Sillago muktijoddhai

Scientific classification
- Kingdom: Animalia
- Phylum: Chordata
- Class: Actinopterygii
- Division: Teleostei
- Order: Acanthuriformes
- Family: Sillaginidae
- Genus: Sillago
- Species: S. muktijoddhai
- Binomial name: Sillago muktijoddhai Gao & Saha, 2022

= Sillago muktijoddhai =

- Genus: Sillago
- Species: muktijoddhai
- Authority: Gao & Saha, 2022

Species of fish

Sillago muktijoddhai is a species of marine fish belonging to the family Sillaginidae, found in the coastal waters of the Bay of Bengal in Bangladesh and India.

==Taxonomy==
Sillago muktijoddhai was described as a new species in 2022. It was previously misidentified as Sillago sihama. Morphology and DNA barcoding were used to establish that it was distinct.
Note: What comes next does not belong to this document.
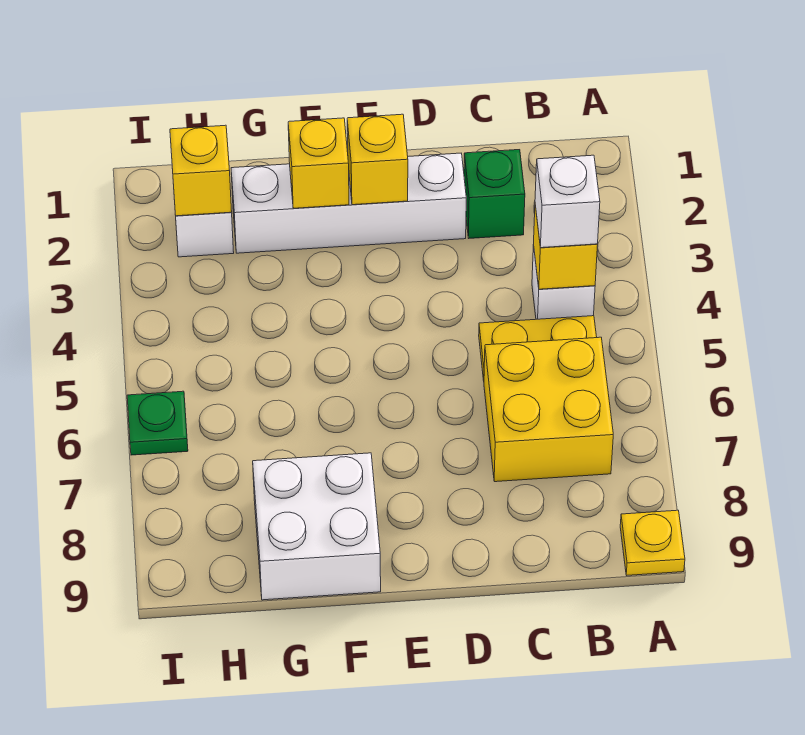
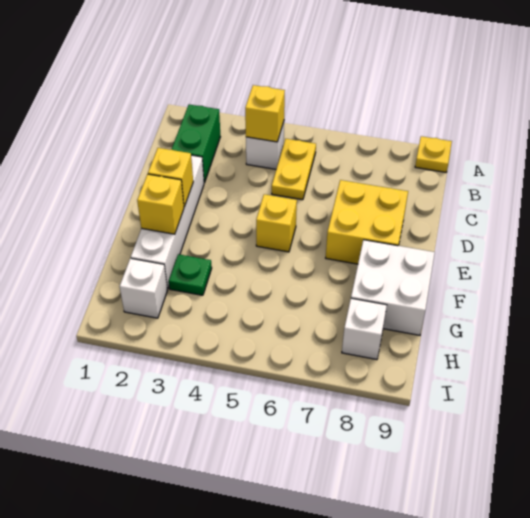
white brick B4 level 3 -> white brick H8 level 1
yellow brick B6:C7 level 1 -> yellow brick D7:E8 level 1
green brick C2 level 1 -> green brick B2:C2 level 1
yellow brick H2 level 2 -> yellow brick E5 level 1
green plate I6 level 1 -> green plate G3 level 1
The term muktijoddhai comes from the Bengali word "muktijoddha", which means the freedom fighters of 1971.

== Description ==
Sillago muktijoddhai has an elongated body and a distinctive re-entrant shape on the dorsal side. It features 11 spines in the first dorsal fin, along with one spine and 20 to 21 soft rays in the second dorsal fin. The anal fin is marked by several black dots. The fish also possesses a broad swim bladder with two anterior extensions and two posterior extensions. There are also 8 to 10 lateral processes on either side of the swim bladder, along with a lacuna at the base.